The regenerate-unicode-properties package is a tool for generating JavaScript regular expressions based on Unicode properties. It is used to create sets of Unicode symbols that match certain criteria, such as belonging to a particular category, script, or block. This can be useful for text processing tasks that require matching characters with specific Unicode attributes.
What are regenerate-unicode-properties's main functionalities?
Generating regex sets for Unicode categories
This feature allows you to generate regular expressions that match any character from a specific Unicode category, such as letters (category 'L').
const regenerate = require('regenerate-unicode-properties');
const regex = regenerate().addCategory('L').toRegExp();
// regex will match any Unicode letter
Generating regex sets for Unicode scripts
This feature enables the creation of regular expressions that match characters from a specific Unicode script, such as Hiragana.
const regenerate = require('regenerate-unicode-properties');
const regex = regenerate().addScript('Hiragana').toRegExp();
// regex will match any character in the Hiragana script
Generating regex sets for Unicode blocks
With this feature, you can generate regular expressions that match characters within a specific Unicode block, like the Basic Latin block.

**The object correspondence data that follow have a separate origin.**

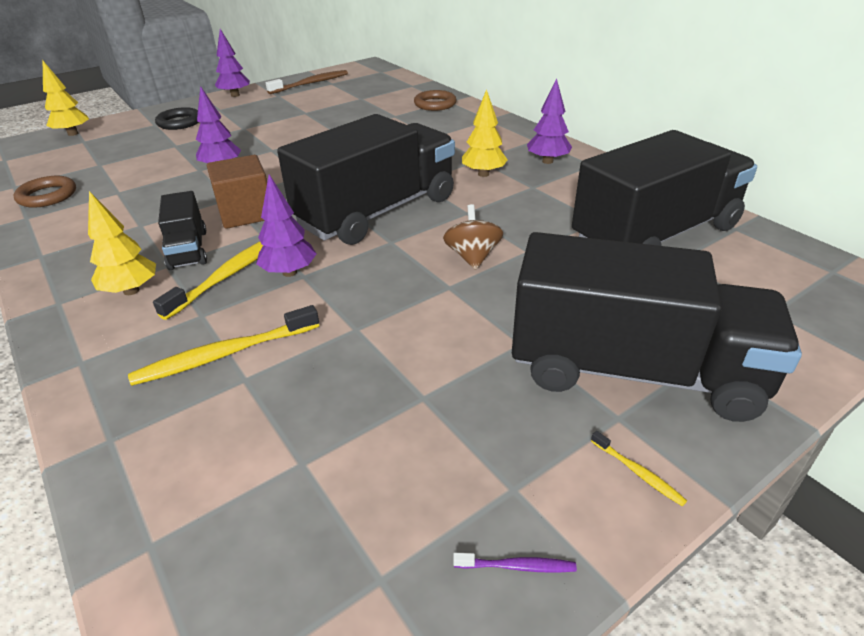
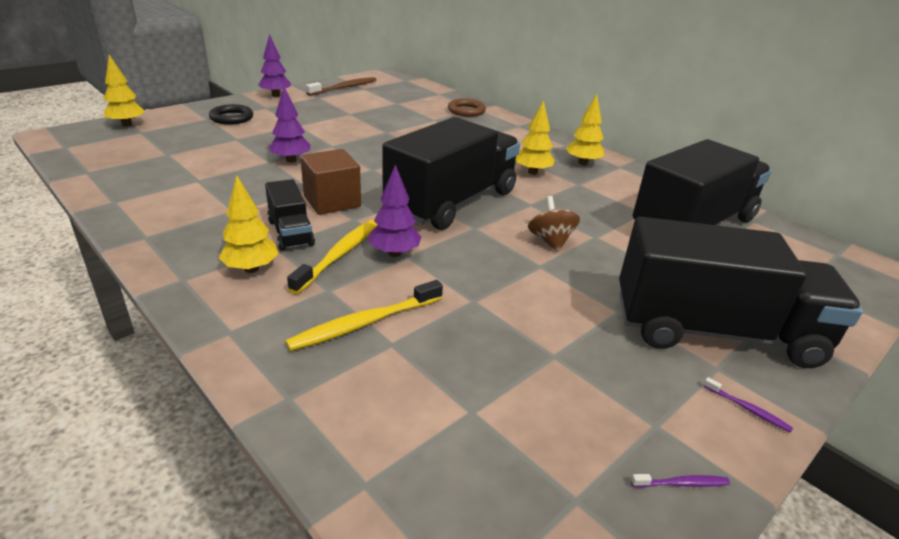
camera: 10 degrees left, 5 degrees down
(47, 196) = (127, 182): brown ring -> none
(547, 161) = (582, 163): purple tree -> yellow tree
(638, 472) = (747, 409): yellow toothbrush -> purple toothbrush

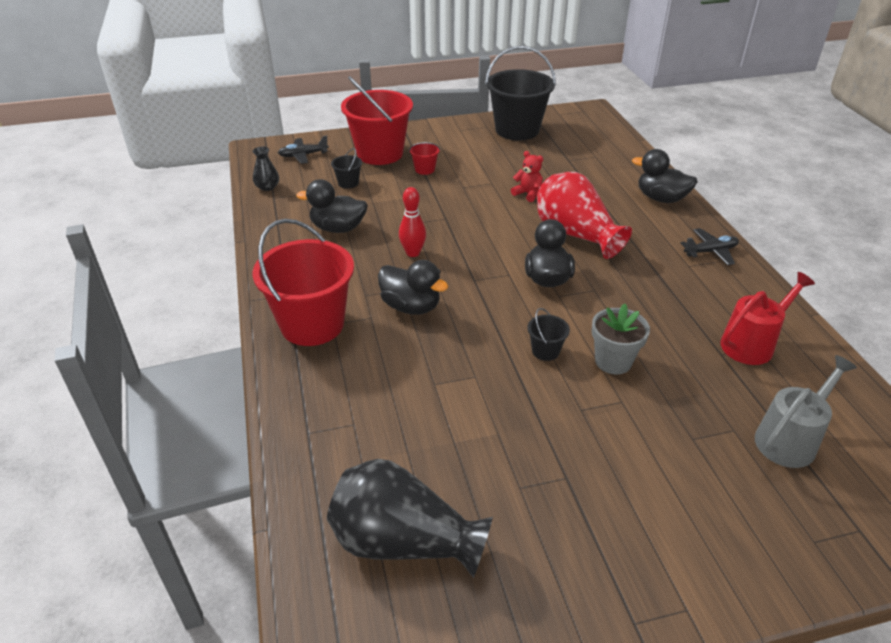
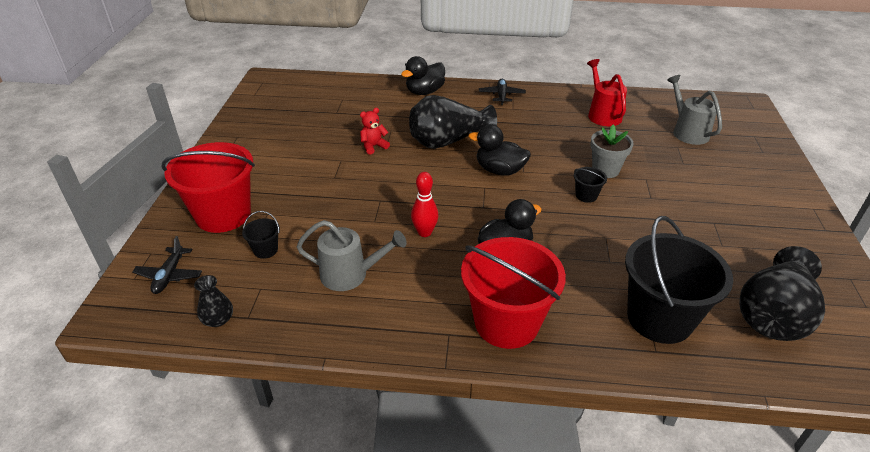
camera: 70 degrees left, 0 degrees up
(338, 228) = (350, 274): black duck -> grey watering can
(424, 169) = (283, 192): red bucket -> none
(517, 130) = (261, 122): black bucket -> black bucket (659, 318)
(575, 234) = (448, 141): red vase -> black vase

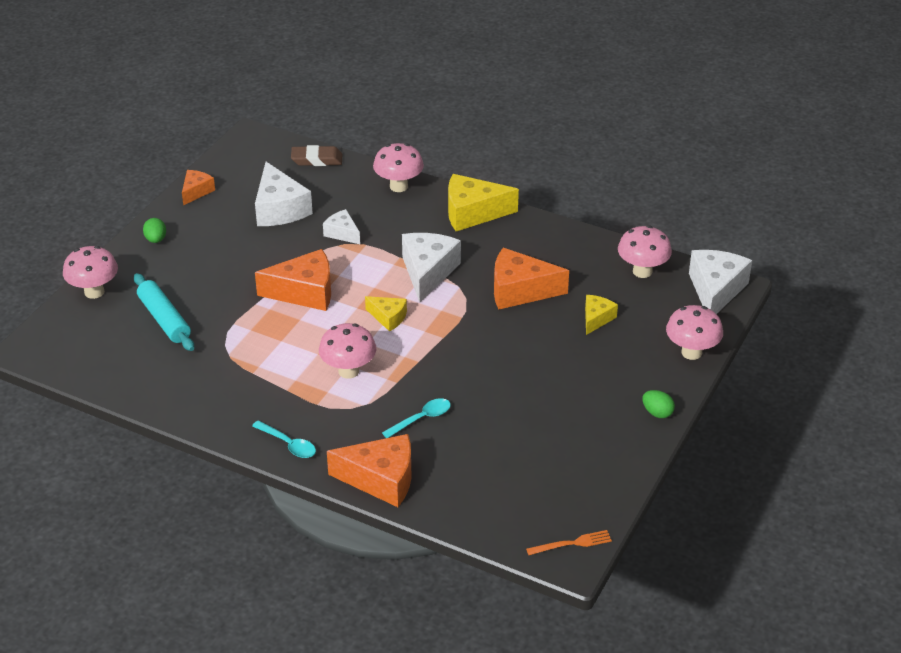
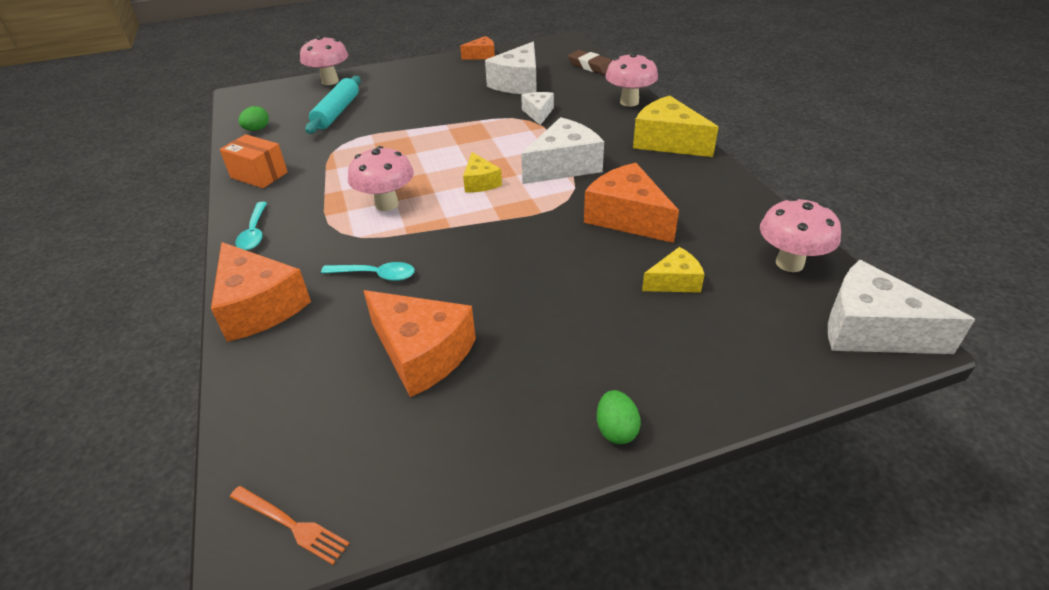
camera: 45 degrees right, 0 degrees up
(156, 239) = (413, 70): green egg -> green egg (257, 129)
(205, 406) = (259, 175): none -> orange box
(304, 292) = (449, 137): orange cheese -> orange cheese (421, 353)
(691, 352) = (753, 383): pink mushroom -> none
(715, 290) = (871, 330): white cheese -> white cheese turned 120 degrees counterclockwise

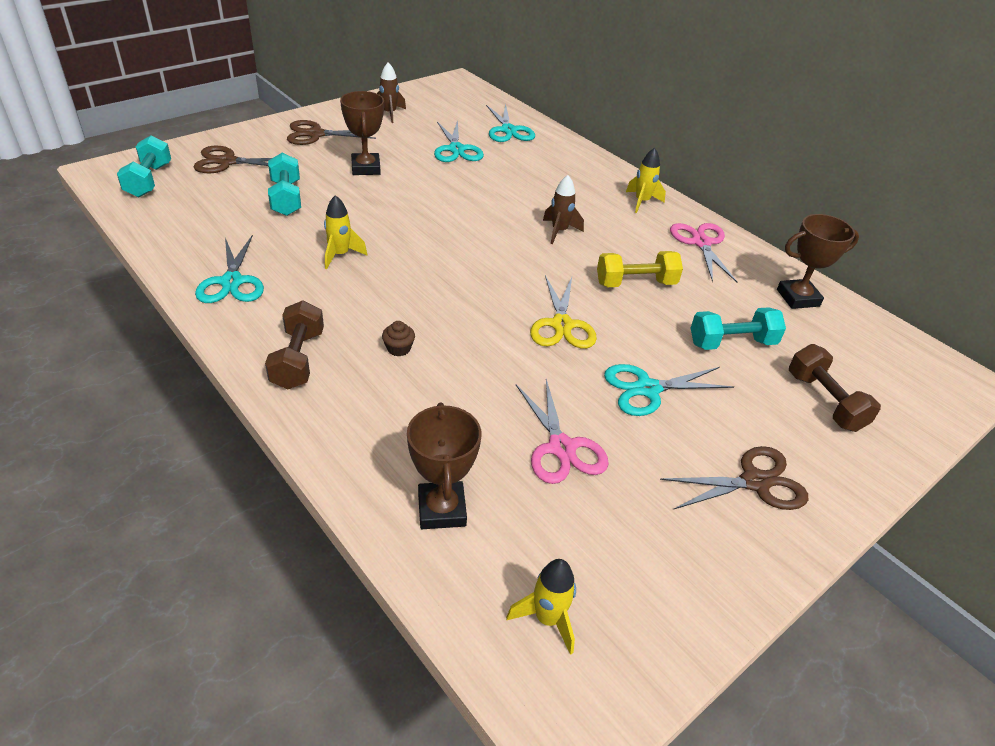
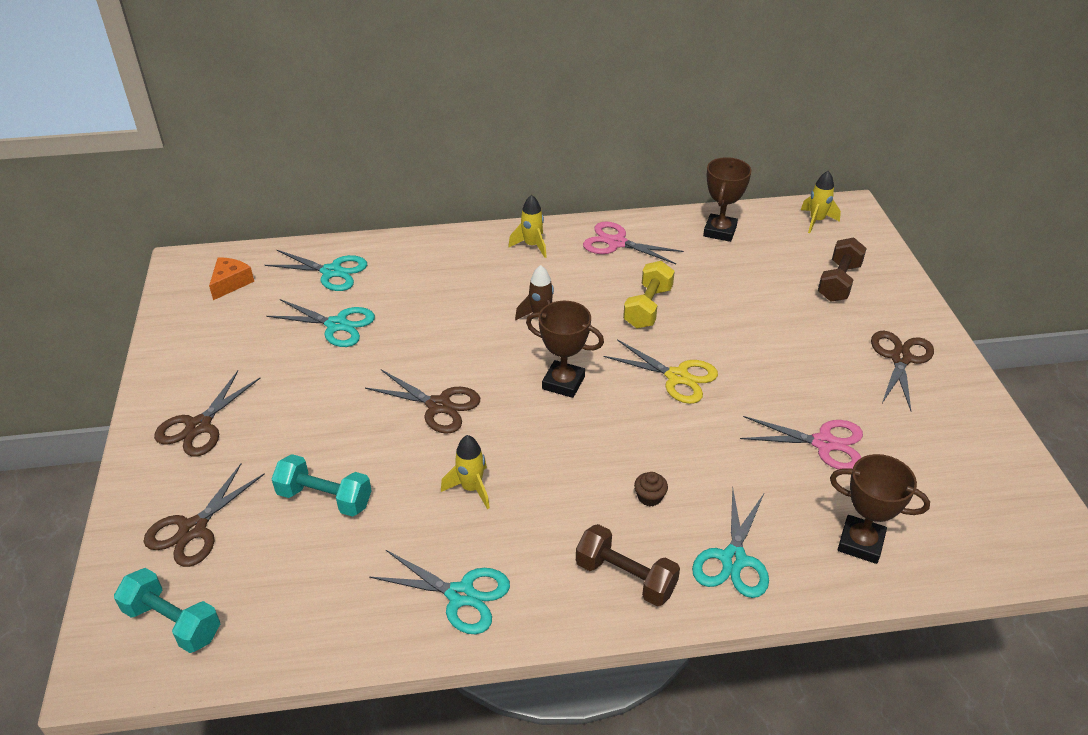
camera: 55 degrees left, 0 degrees up
(366, 168) = (315, 409): brown trophy -> brown trophy (563, 383)
(389, 114) = (209, 347): brown rocket -> none
(413, 215) = (438, 406): none -> brown scissors
(456, 101) = (231, 283): none -> orange cheese
(547, 619) = (984, 524): yellow rocket -> yellow rocket (816, 221)
(647, 389) = (781, 364): turquoise scissors -> turquoise scissors (733, 559)
(732, 343) = (753, 293): turquoise dumbbell -> none
(825, 401) = (838, 282): brown dumbbell -> brown dumbbell turned 75 degrees counterclockwise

const regenerate = require('regenerate-unicode-properties');
const regex = regenerate().addBlock('Basic_Latin').toRegExp();
// regex will match any character in the Basic Latin block
Other packages similar to regenerate-unicode-properties
unicode-regex
The unicode-regex package allows you to create regular expressions based on Unicode properties, similar to regenerate-unicode-properties. It provides a higher-level API for composing regular expressions using Unicode property escapes.
xregexp
XRegExp is an extended JavaScript regex library that includes support for additional syntax and features, such as named capture groups and Unicode property escapes. It offers similar functionality for matching Unicode properties but also includes a wide range of other enhancements to regular expressions.
regexpu-core
regexpu-core is a library that compiles Unicode-aware regular expressions to ES5. It transforms Unicode property escapes and other Unicode-related regex features to work in older environments. It provides similar Unicode property matching capabilities but focuses on compatibility with non-ES2015 environments.
regenerate-unicode-properties
regenerate-unicode-properties is a collection of Regenerate sets for various Unicode properties.
Installation
To use regenerate-unicode-properties programmatically, install it as a dependency via npm:
$ npm install regenerate-unicode-properties
Usage
To get a map of supported properties and their values:
const properties = require('regenerate-unicode-properties');
To get a specific Regenerate set:
const Lu = require('regenerate-unicode-properties/General_Category/Uppercase_Letter.js').characters;
const Greek = require('regenerate-unicode-properties/Script_Extensions/Greek.js').characters;
Some properties can also refer to strings rather than single characters:
const { characters, strings } = require('regenerate-unicode-properties/Property_of_Strings/Basic_Emoji.js');
To get the Unicode version the data was based on:
const unicodeVersion = require('regenerate-unicode-properties/unicode-version.js');
For maintainers
How to publish a new release
-
On the main
branch, bump the version number in package.json
:
npm version patch -m 'Release v%s'
Instead of patch
, use minor
or major
as needed.
Note that this produces a Git commit + tag.
-
Push the release commit and tag:
git push && git push --tags
Our CI then automatically publishes the new release to npm.
Author
License
regenerate-unicode-properties is available under the MIT license.